Wednesday, May 5, 2010

Appears Wall St CSEs dramatic increased balance sheet leverage replaced Buyers' liquidity & became a nuclear waste REPOSITORY for Level 2 and 3 assets

AFTER same Wall St firms attracted buyers of Derivatives, buyers appetite sated, then CSE's continued to underwrite new cousins of Derivatives and first generation derivatives - did what? - piled up; where? On and off balance sheet of supposedly regulated entities.

It seems clear that CSE's under the SEC's supervision and extra supervision as pointed out by Ms Borne in today's FCIC hearing -
created liqudity,
witnessed, were on notice and indeed participated in the KILLING of markets,
i.e. the "liquidity" demand provided by erstwhile buyers of derivatives
buyers of their proprietary "housewares" which dried up - this appears:

CSE balance sheet leverage REPLACED liquidity - huh?
As was penned here last year - see link here Leverage blessed Leverage blessed prop trades and (proprietary) Asset Valuations http://fiduciaryforensics.blogspot.com/2009/09/leverage-blessed-leverage-for-certain.html

Yet the CASH bonus parade continued its march - huh?
See also http://fiduciaryforensics.blogspot.com/2009/07/wall-sts-off-balance-sheet-expansion.html

Cash bonuses the result of ASSET price conversion - an illicit if not an illegal "conversion" it appears, subject to proof; and subject to ""Clawback" if fraudulent or with intent to deceive markets.

CSE's were the largest, most sophisticated players, investment banks on Wall St.
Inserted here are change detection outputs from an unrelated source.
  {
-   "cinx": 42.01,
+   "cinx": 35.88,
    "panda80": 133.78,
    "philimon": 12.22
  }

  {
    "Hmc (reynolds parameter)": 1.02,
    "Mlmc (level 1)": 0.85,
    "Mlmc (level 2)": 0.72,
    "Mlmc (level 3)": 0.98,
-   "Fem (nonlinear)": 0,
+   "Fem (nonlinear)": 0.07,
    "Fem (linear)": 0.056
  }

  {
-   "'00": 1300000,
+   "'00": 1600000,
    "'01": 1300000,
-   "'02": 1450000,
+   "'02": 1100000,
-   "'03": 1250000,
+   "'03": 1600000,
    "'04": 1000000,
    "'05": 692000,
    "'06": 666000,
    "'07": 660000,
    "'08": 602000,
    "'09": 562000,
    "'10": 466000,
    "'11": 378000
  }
The SEC enacted Consolidated Supervised Entities in 2004, discarded 30 years old required capital calculations, allowed CSE's to use their OWN proprietary valuation models to calculate required capital - true not making it up.
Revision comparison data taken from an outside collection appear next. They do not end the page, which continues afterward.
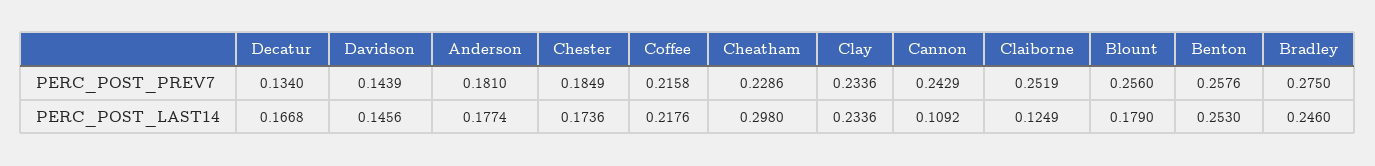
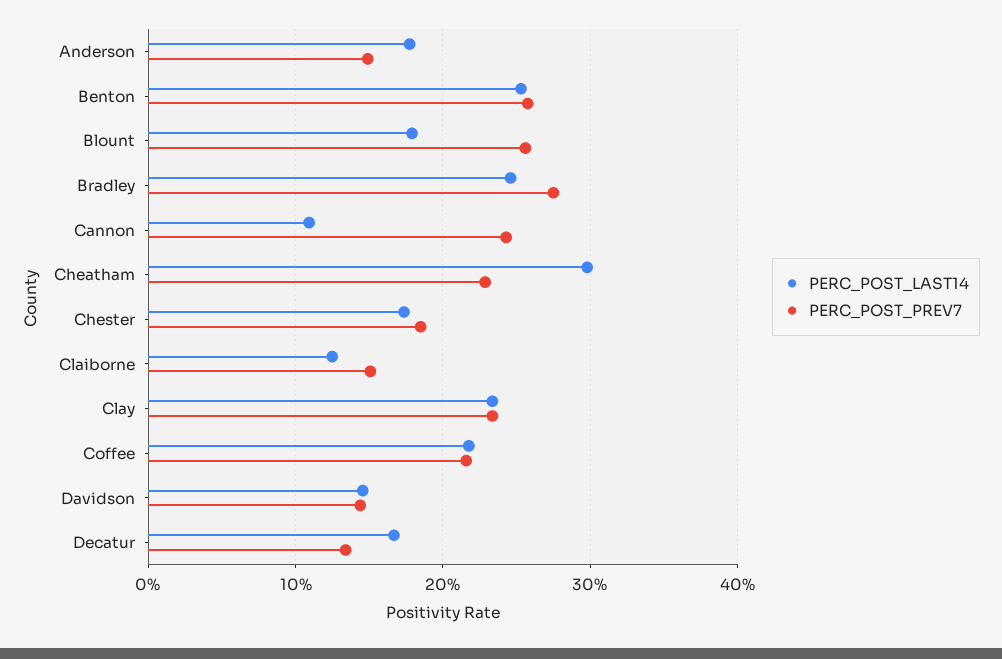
  {
    "PERC_POST_PREV7": {
      "Decatur": 0.134,
      "Davidson": 0.1439,
-     "Anderson": 0.181,
+     "Anderson": 0.15,
      "Chester": 0.1849,
      "Coffee": 0.2158,
      "Cheatham": 0.2286,
      "Clay": 0.2336,
      "Cannon": 0.2429,
-     "Claiborne": 0.2519,
+     "Claiborne": 0.15,
      "Blount": 0.256,
      "Benton": 0.2576,
      "Bradley": 0.275
    },
    "PERC_POST_LAST14": {
      "Decatur": 0.1668,
      "Davidson": 0.1456,
      "Anderson": 0.1774,
      "Chester": 0.1736,
      "Coffee": 0.2176,
      "Cheatham": 0.298,
      "Clay": 0.2336,
      "Cannon": 0.1092,
      "Claiborne": 0.1249,
      "Blount": 0.179,
      "Benton": 0.253,
      "Bradley": 0.246
    }
  }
Incandescent insights into the so called Economic or Financial Crisis - as if it applies uniformly to all financial institutions - one appears singularly engineered BY and as a RESULT of only certain NY Federal Reserve district banks and investment banks - "Wall St market makers" like Goldman, et al.


When any Investment Bank could have said NO - at any time - to more MBS derivatives underwritings, leverage and PROPRIETARY valuation; but didn't.

Ending the siesta on the US taxpayer's dime - one little blog at a time.